With the ability of having a highly available NameNode in the HDFS cluster does make a lot of improvement in terms of reliability, administration and maintenance of an HDFS cluster.
NameNode HA Architecture
In a NameNode HA cluster setup, we have two different machines (which has exact hardware configuration) configured as NameNodes. One of the NameNodes is in Active state while the other is in Standby state. The active NameNode performs all the client operations which includes serving the read and write requests. The standby NameNode maintains its state in order to ensure a fast failover in the event the active NameNode goes down.

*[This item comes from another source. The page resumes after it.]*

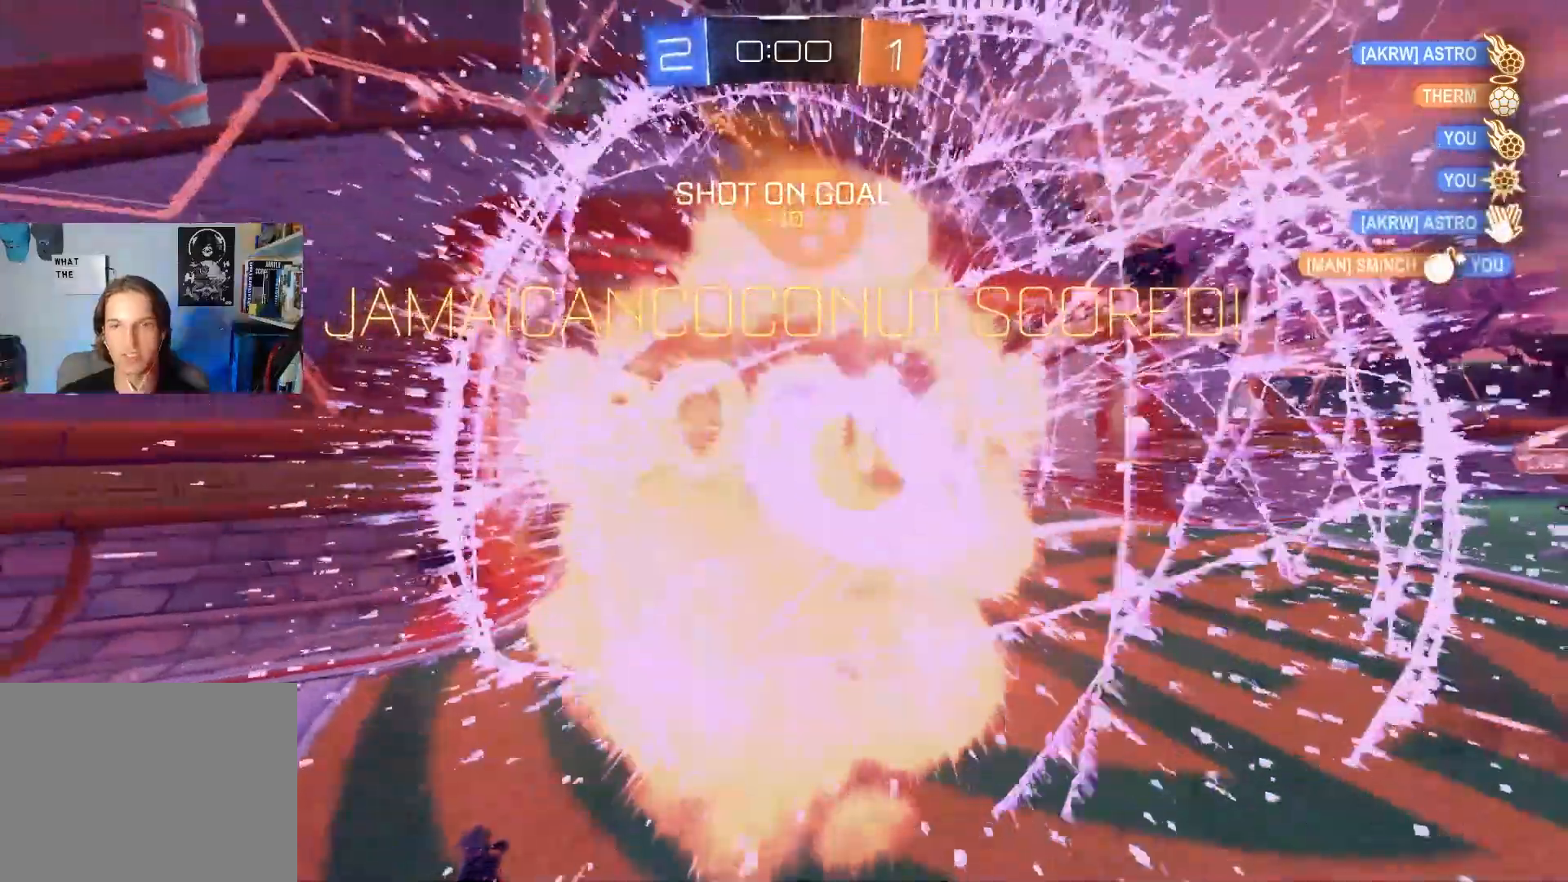
{"buttons": [], "left_stick": "center", "right_stick": "center", "events": []}
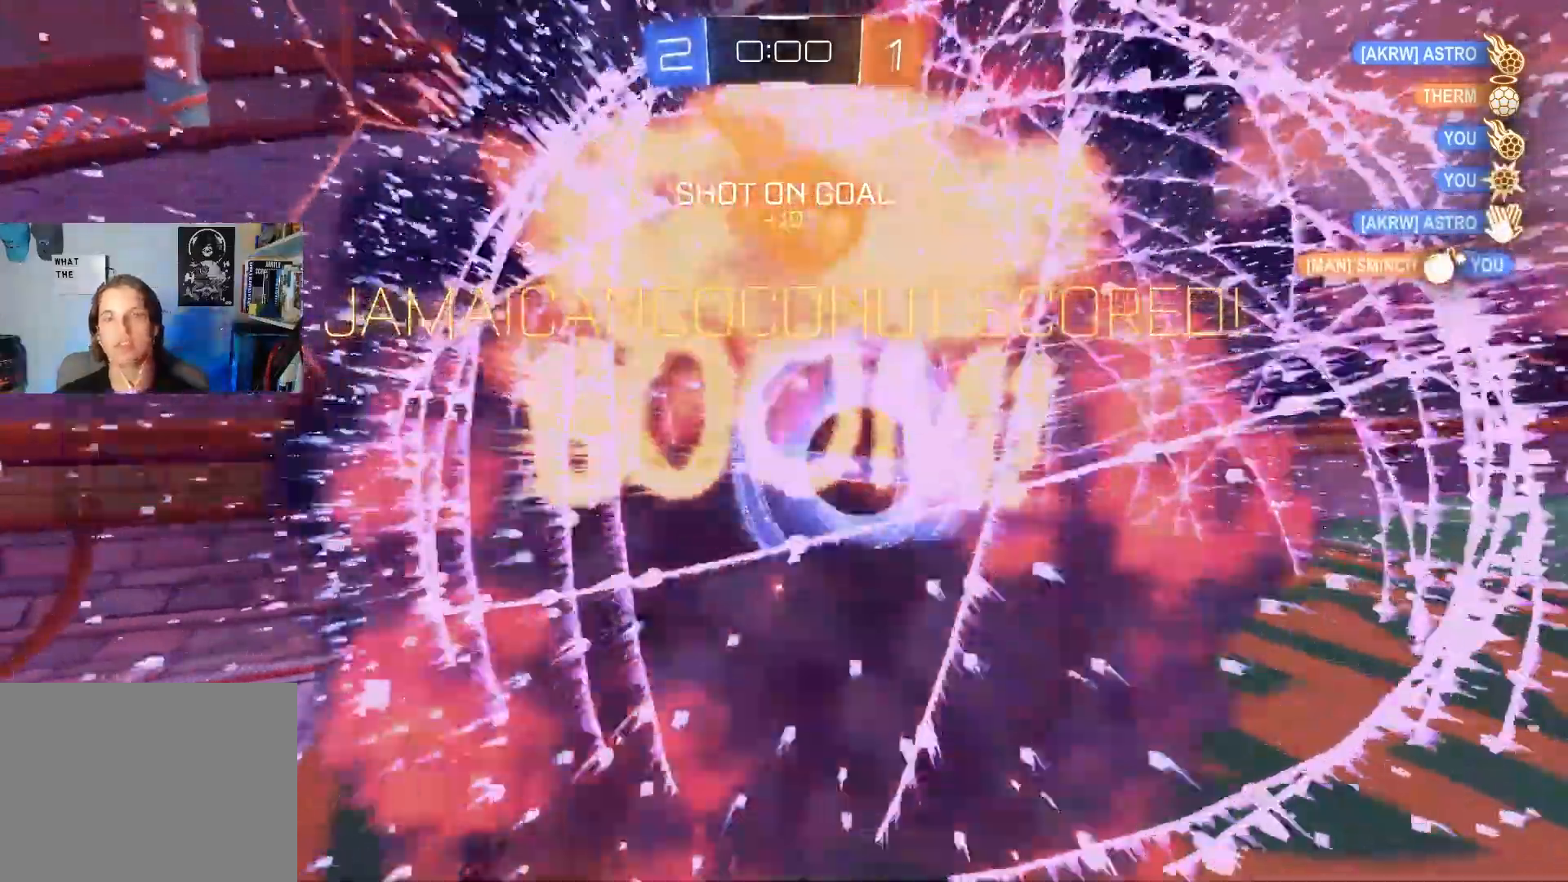
{"buttons": ["START"], "left_stick": "center", "right_stick": "center", "events": [[17, "DPAD_UP", "down"], [67, "DPAD_UP", "up"], [167, "DPAD_UP", "down"], [233, "DPAD_UP", "up"], [417, "START", "down"]]}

The architecture design allows all of the DataNodes to send their block reports and heartbeat to both NameNodes. This is possible with the HDFS configuration wherein a logical name service URI and it’s corresponding NameNodes are provided. This design ensure that both the NameNodes receives exact same blocks.
The ZooKeeper Failover Controller (ZKFC) is responsible for HA Monitoring of the NameNode service. It also triggers an automatic failover when the Active NameNode is unavailable. Each NameNode has a ZKFC processes. ZKFC uses the Zookeeper Service for coordination in determining which is the active NameNode and in determining when to failover to the standby NameNode.
There two major implementations in NameNode HA:
- Quorum-based Storage
- Shared Storage
The Quorum-based implementation of NameNode HA basically uses Quorum Journal Manager (QJM).
This is currently the most common and reliable implementation for NameNode HA.
The standby NameNode communicates and synchronizes with the active NameNode through a group of hosts called JournalNodes. When there is any change in the namespace by Active NameNode, it makes a log record in a majority of JournalNodes. JournalNodes receives these transaction edits or filesystem journal from the active NameNode on a constant basis. The standby NameNode reads these journals and updates its namespace to be in sync with the active NameNode. This ensures the standby NameNode is “completely” in sync with the active NameNode.
If the Active NameNode stops responding or is unavailable, the Standby NameNode ensures that it will read all the edits from JournalNodes before it presents itself to be elected as Active NameNode.
The Shared Storage implementation of NameNode HA uses a shared storage space which is mounted on the NameNodes through NFS protocol. Both the NameNodes must have access to the directory which can be a network share mounted on them.
Anytime there is a change in the namespace, the Active NameNode makes a log record in this shared directory. The Standby NameNode constantly monitors this shared directory for edits and applies to its namespace when there is a new edit.
If the Active NameNode stops responding or is unavailable, the Standby NameNode ensures that it will read all the edits from the shared directory before it presents itself to be elected as Active NameNode.
This method however, is unreliable since a network failure or the shared directory location failure can be catastrophic.
NameNode HA – Important Aspects
Both the implementation ensures that there is only one Active NameNode at any given point of time. We do not want two NameNodes modify the same namespace for the cluster which might lead to divergence of data or maybe data corruption. Such situation is called “Split-brain scenario”. You have to implement fencing mechanism in place which ensures that during failover of NameNode, the previous NameNode is stopped completely to prevent any further edits to the namespace. This will ensure that the new Active NameNode takes over safely.